Sunday, September 28, 2003

Set pieces becoming second nature for U.S.



The Associated Press

PHILADELPHIA - There was a weakness in U.S. women's soccer, and coach April Heinrichs has been trying to cure it for years. It looks like she has, because the Americans have been sensational on set pieces in the World Cup.

Through two victories, the United States has scored six of its eight goals off either corner kicks, free kicks or penalty kicks. Mia Hamm, reaffirming herself as the best player in the game, has played a role in five of them: three assists on corners, one free-kick goal and one on a penalty kick.

"At this level," Hamm said, "it's very important to be strong on set pieces. It's something we've worked on."

Indeed, Heinrichs has paid special attention to it. The Americans already were as good as anyone in the run of action with their attacking, often creative style. But they were not as dangerous on plays emanating from stoppages.
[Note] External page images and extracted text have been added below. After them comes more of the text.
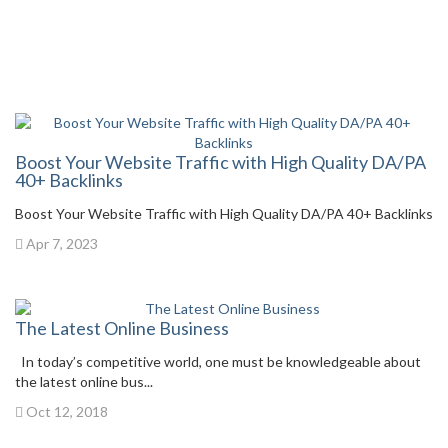
Boost Your Website Traffic with High Quality DA/PA
40+ Backlinks
Boost Your Website Traffic with High Quality DA/PA 40+ Backlinks
Apr 7, 2023
The Latest Online Business
In today’s competitive world, one must be knowledgeable about
the latest online bus...
Oct 12, 2018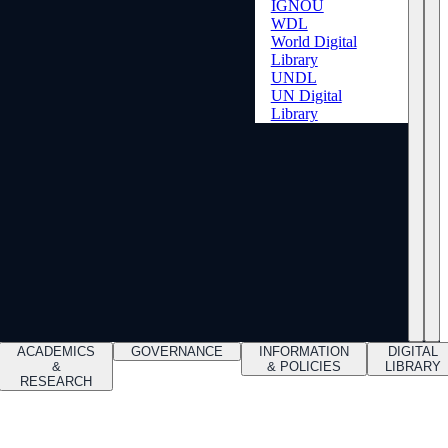
IGNOU
WDL
World Digital
Library
UNDL
UN Digital
Library
ACADEMICS
GOVERNANCE
INFORMATION
DIGITAL
&
& POLICIES
LIBRARY
RESEARCH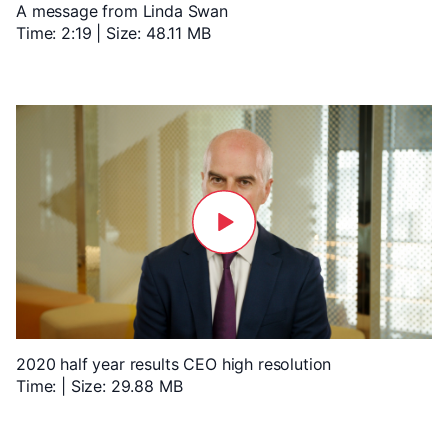
A message from Linda Swan
Time: 2:19 | Size: 48.11 MB
2020 half year results CEO high resolution
Time: | Size: 29.88 MB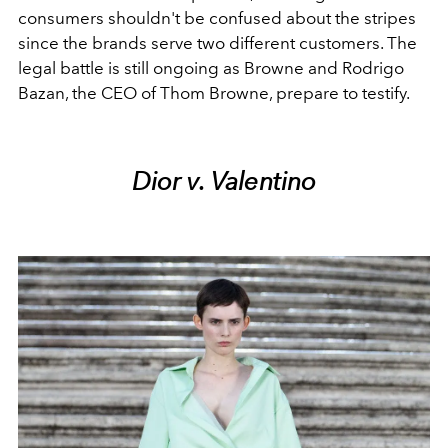
consumers shouldn't be confused about the stripes
since the brands serve two different customers. The
legal battle is still ongoing as Browne and Rodrigo
Bazan, the CEO of Thom Browne, prepare to testify.
Dior v. Valentino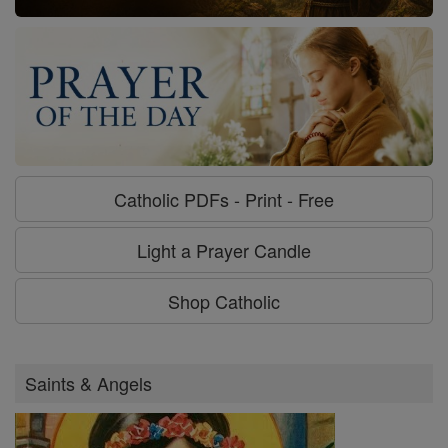
Catholic PDFs - Print - Free
Light a Prayer Candle
Shop Catholic
Saints & Angels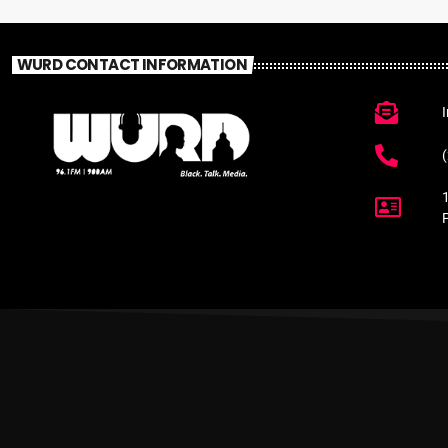
WURD CONTACT INFORMATION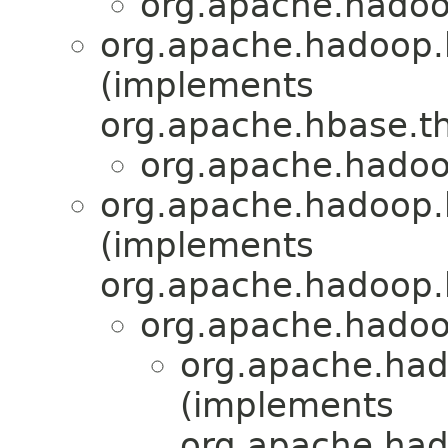
org.apache.hadoo
org.apache.hadoop.
(implements
org.apache.hbase.th
org.apache.hadoo
org.apache.hadoop.h
(implements
org.apache.hadoop.h
org.apache.hadoop
org.apache.had
(implements
org.apache.hado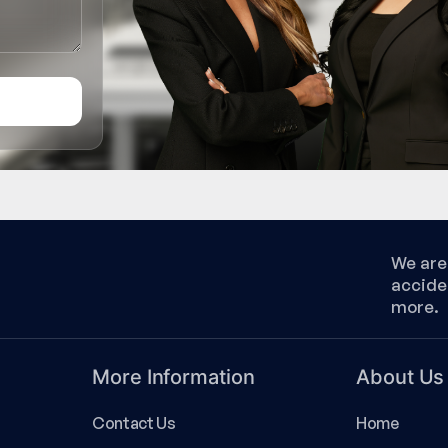
We are 
accide
more.
More Information
About Us
Contact Us
Home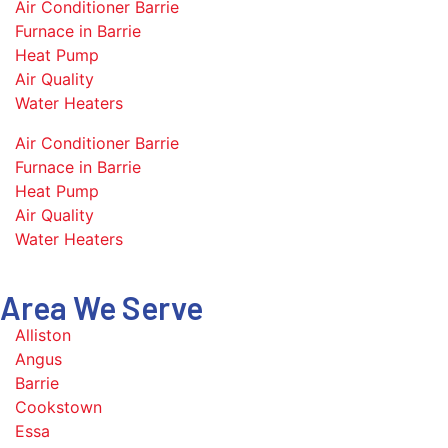
Air Conditioner Barrie
Furnace in Barrie
Heat Pump
Air Quality
Water Heaters
Air Conditioner Barrie
Furnace in Barrie
Heat Pump
Air Quality
Water Heaters
Area We Serve
Alliston
Angus
Barrie
Cookstown
Essa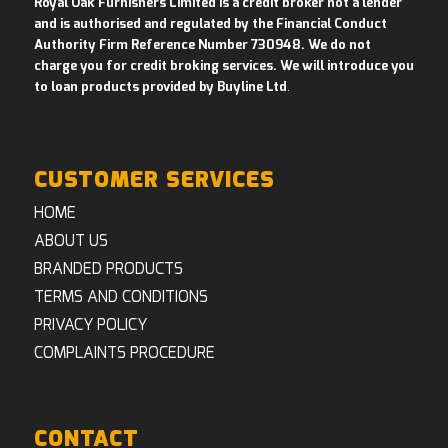
Royal Oak Furnishers Limited is a credit broker not a lender
and is authorised and regulated by the Financial Conduct
Authority Firm Reference Number 730948. We do not
charge you for credit broking services. We will introduce you
to loan products provided by Buyline Ltd
.
CUSTOMER SERVICES
HOME
ABOUT US
BRANDED PRODUCTS
TERMS AND CONDITIONS
PRIVACY POLICY
COMPLAINTS PROCEDURE
CONTACT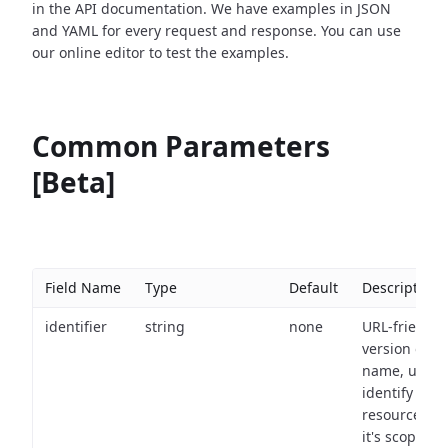
in the API documentation. We have examples in JSON
and YAML for every request and response. You can use
our online editor to test the examples.
Common Parameters
[Beta]
Field Name
Type
Default
Description
identifier
string
none
URL-friendly
version of th
name, used 
identify a
resource wit
it's scope an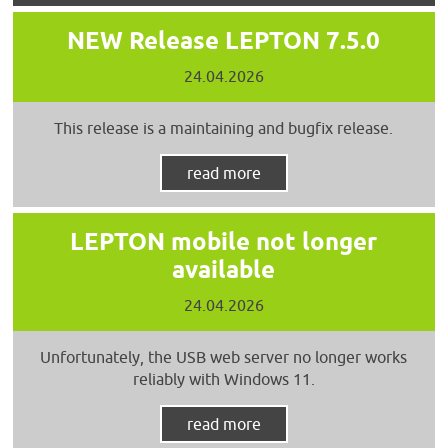
NEW Release LEPTON 7.5.0
24.04.2026
This release is a maintaining and bugfix release.
read more
LEPTON mobile not longer
available
24.04.2026
Unfortunately, the USB web server no longer works
reliably with Windows 11.
read more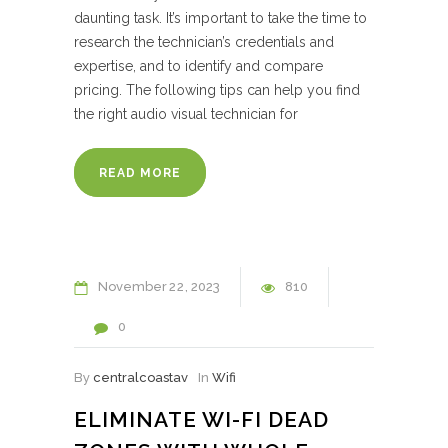
daunting task. It’s important to take the time to
research the technician’s credentials and
expertise, and to identify and compare
pricing. The following tips can help you find
the right audio visual technician for
READ MORE
November
22
2023
810
0
By
centralcoastav
In
Wifi
ELIMINATE WI-FI DEAD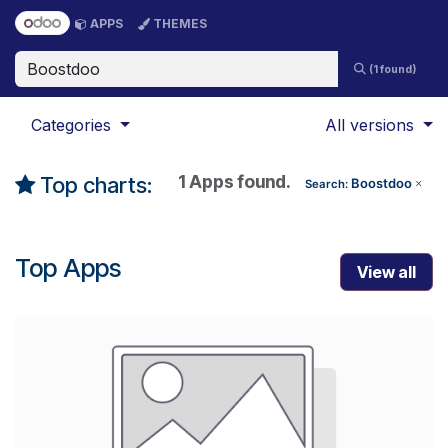
Skip to Content
APPS
THEMES
(1 found)
Categories
All versions
1 Apps found.
Top charts:
Boostdoo
Search:
×
Top Apps
View all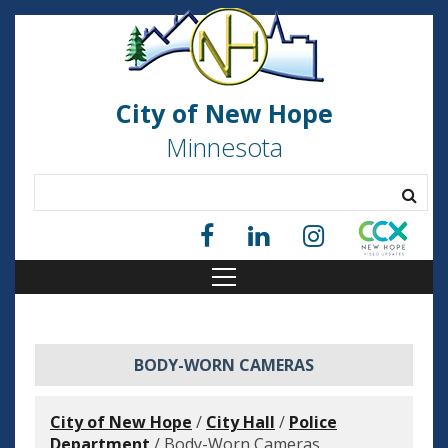
City of New Hope
Minnesota
BODY-WORN CAMERAS
City of New Hope
/
City Hall
/
Police
Department
/
Body-Worn Cameras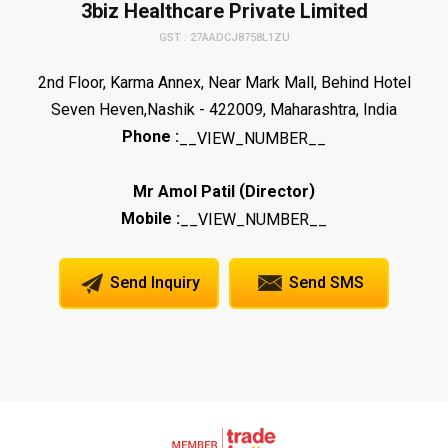
3biz Healthcare Private Limited
GST : 27AADCJ8758L1ZU
2nd Floor, Karma Annex, Near Mark Mall, Behind Hotel
Seven Heven,Nashik - 422009, Maharashtra, India
Phone :
__VIEW_NUMBER__
(
)
Mr Amol Patil
Director
Mobile :
__VIEW_NUMBER__
Send Inquiry
Send SMS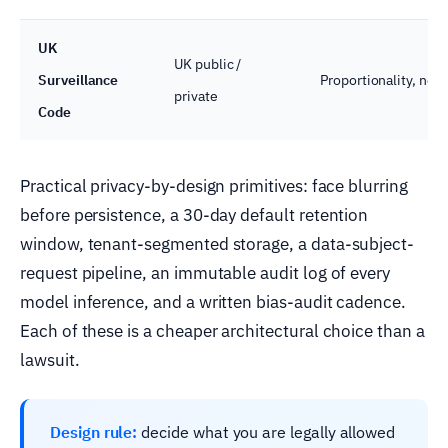
UK
UK public /
Surveillance
Proportionality, nec
private
Code
Practical privacy-by-design primitives: face blurring
before persistence, a 30-day default retention
window, tenant-segmented storage, a data-subject-
request pipeline, an immutable audit log of every
model inference, and a written bias-audit cadence.
Each of these is a cheaper architectural choice than a
lawsuit.
Design rule:
decide what you are legally allowed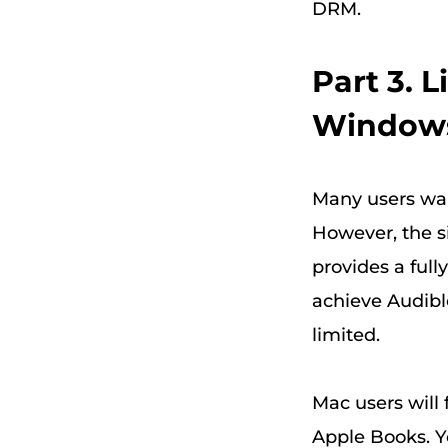
DRM.
Part 3. 
Window
Many users want
However, the si
provides a full
achieve Audible
limited.
Mac users will 
Apple Books. Y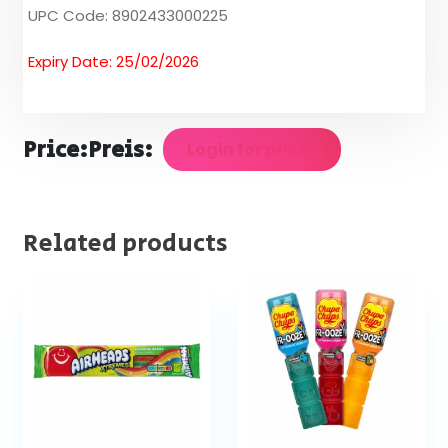
UPC Code: 8902433000225
Expiry Date: 25/02/2026
Price:
Preis:
Login for prices
Related products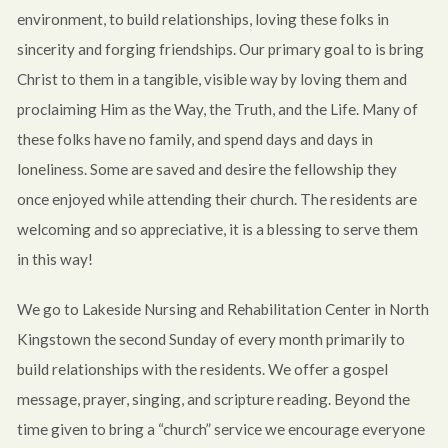
environment, to build relationships, loving these folks in
sincerity and forging friendships. Our primary goal to is bring
Christ to them in a tangible, visible way by loving them and
proclaiming Him as the Way, the Truth, and the Life. Many of
these folks have no family, and spend days and days in
loneliness. Some are saved and desire the fellowship they
once enjoyed while attending their church. The residents are
welcoming and so appreciative, it is a blessing to serve them
in this way!
We go to Lakeside Nursing and Rehabilitation Center in North
Kingstown the second Sunday of every month primarily to
build relationships with the residents. We offer a gospel
message, prayer, singing, and scripture reading. Beyond the
time given to bring a “church” service we encourage everyone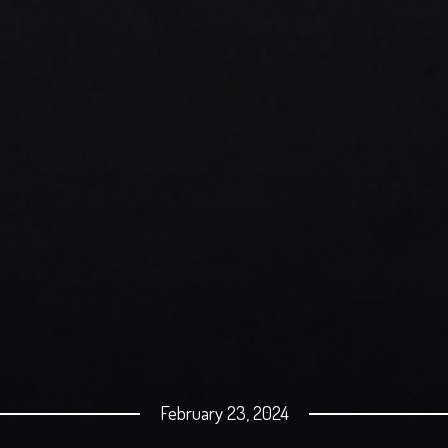
February 23, 2024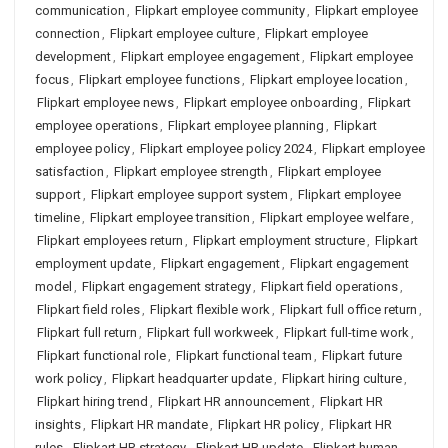
communication
,
Flipkart employee community
,
Flipkart employee
connection
,
Flipkart employee culture
,
Flipkart employee
development
,
Flipkart employee engagement
,
Flipkart employee
focus
,
Flipkart employee functions
,
Flipkart employee location
,
Flipkart employee news
,
Flipkart employee onboarding
,
Flipkart
employee operations
,
Flipkart employee planning
,
Flipkart
employee policy
,
Flipkart employee policy 2024
,
Flipkart employee
satisfaction
,
Flipkart employee strength
,
Flipkart employee
support
,
Flipkart employee support system
,
Flipkart employee
timeline
,
Flipkart employee transition
,
Flipkart employee welfare
,
Flipkart employees return
,
Flipkart employment structure
,
Flipkart
employment update
,
Flipkart engagement
,
Flipkart engagement
model
,
Flipkart engagement strategy
,
Flipkart field operations
,
Flipkart field roles
,
Flipkart flexible work
,
Flipkart full office return
,
Flipkart full return
,
Flipkart full workweek
,
Flipkart full-time work
,
Flipkart functional role
,
Flipkart functional team
,
Flipkart future
work policy
,
Flipkart headquarter update
,
Flipkart hiring culture
,
Flipkart hiring trend
,
Flipkart HR announcement
,
Flipkart HR
insights
,
Flipkart HR mandate
,
Flipkart HR policy
,
Flipkart HR
rules
,
Flipkart HR strategy
,
Flipkart HR update
,
Flipkart human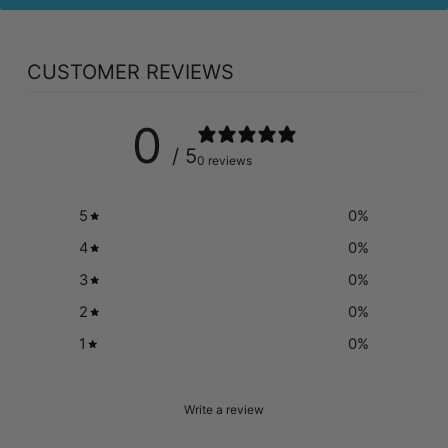
CUSTOMER REVIEWS
0
/ 5
0 reviews
5
0
%
4
0
%
3
0
%
2
0
%
1
0
%
Write a review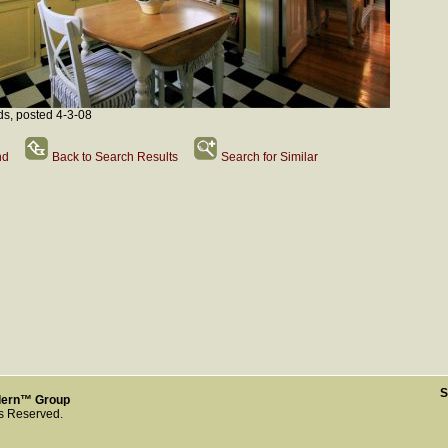
ds, posted 4-3-08
nd
Back to Search Results
Search for Similar
S
dern™ Group
ts Reserved.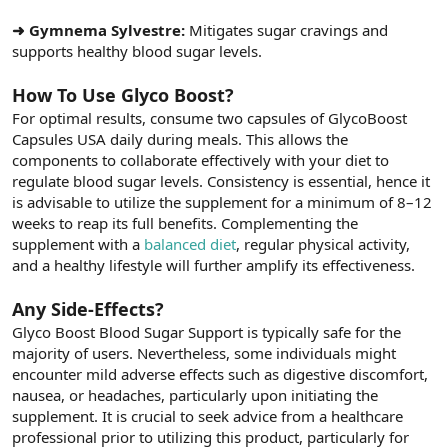
➜ Gymnema Sylvestre:
Mitigates sugar cravings and
supports healthy blood sugar levels.
How To Use Glyco Boost?
For optimal results, consume two capsules of GlycoBoost
Capsules USA daily during meals. This allows the
components to collaborate effectively with your diet to
regulate blood sugar levels. Consistency is essential, hence it
is advisable to utilize the supplement for a minimum of 8–12
weeks to reap its full benefits. Complementing the
supplement with a
balanced diet
, regular physical activity,
and a healthy lifestyle will further amplify its effectiveness.
Any Side-Effects?
Glyco Boost Blood Sugar Support is typically safe for the
majority of users. Nevertheless, some individuals might
encounter mild adverse effects such as digestive discomfort,
nausea, or headaches, particularly upon initiating the
supplement. It is crucial to seek advice from a healthcare
professional prior to utilizing this product, particularly for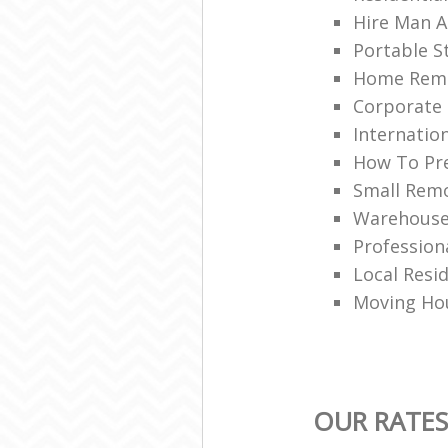
Hire Man A
Portable S
Home Rem
Corporate 
Internatio
How To Pre
Small Remo
Warehouse 
Profession
Local Resi
Moving Hou
OUR RATES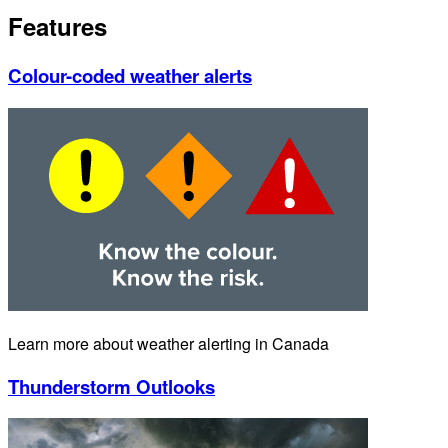
Features
Colour-coded weather alerts
Learn more about weather alerting in Canada
Thunderstorm Outlooks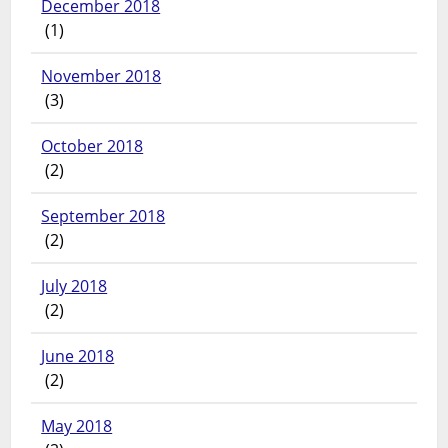
December 2018
(1)
November 2018
(3)
October 2018
(2)
September 2018
(2)
July 2018
(2)
June 2018
(2)
May 2018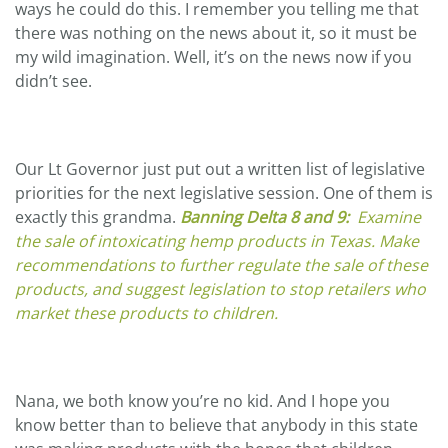
ways he could do this. I remember you telling me that
there was nothing on the news about it, so it must be
my wild imagination. Well, it’s on the news now if you
didn’t see.
Our Lt Governor just put out a written list of legislative
priorities for the next legislative session. One of them is
exactly this grandma.
Banning Delta 8 and 9:
Examine
the sale of
intoxicating hemp products
in Texas. Make
recommendations to further regulate the sale of these
products, and suggest legislation to stop retailers who
market these products to children.
Nana, we both know you’re no kid. And I hope you
know better than to believe that anybody in this state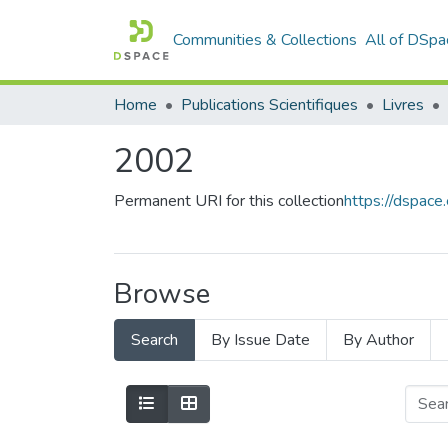
Communities & Collections
All of DSpa
Home
Publications Scientifiques
Livres
2002
Permanent URI for this collection
https://dspac
Browse
Search
By Issue Date
By Author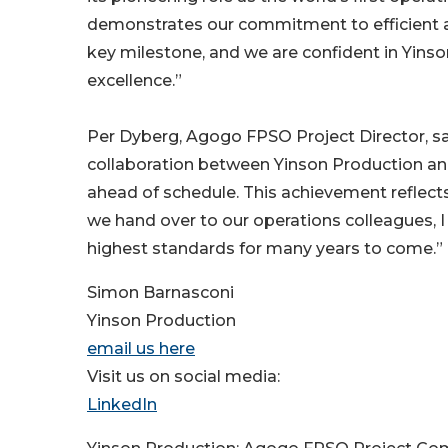
demonstrates our commitment to efficient a
key milestone, and we are confident in Yinson
excellence.”
Per Dyberg, Agogo FPSO Project Director, sa
collaboration between Yinson Production and 
ahead of schedule. This achievement reflects
we hand over to our operations colleagues, 
highest standards for many years to come.”
Simon Barnasconi
Yinson Production
email us here
Visit us on social media:
LinkedIn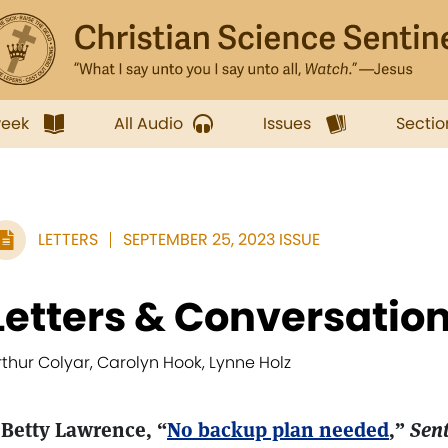
week
All Audio
Issues
Sectio
LETTERS
SEPTEMBER 25, 2023 ISSUE
Letters & Conversatio
rthur Colyar, Carolyn Hook, Lynne Holz
 Betty Lawrence, “
No backup plan needed
,”
Sent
"For the past few years, April has done a wonderful job of keeping our goals written down," forward Abby Wambach said, speaking of objectives, not the number of balls that go into the net. "She put it in ink and talked about what kind of percentage of success we want to have on set pieces.

"Even if we don't get a ton of goals in a game, we are being successful in the goals we set as important."

But they are getting a ton of goals, winning 3-1 and 5-0. Heading into today's game in Columbus against a shorter, less-experienced North Korea, more goals off set plays are a distinct possibility.

Heinrichs was beaming after Thursday's game when asked about the success off set pieces.

"This team's strength is heading and to score four goals off set pieces, that is a big achievement," she said. "We wanted battlers on the field against Nigeria - in the air, on the ground - and to have the ability to do well off set plays.

"We need to be powerful, fearless, aggressive and athletic."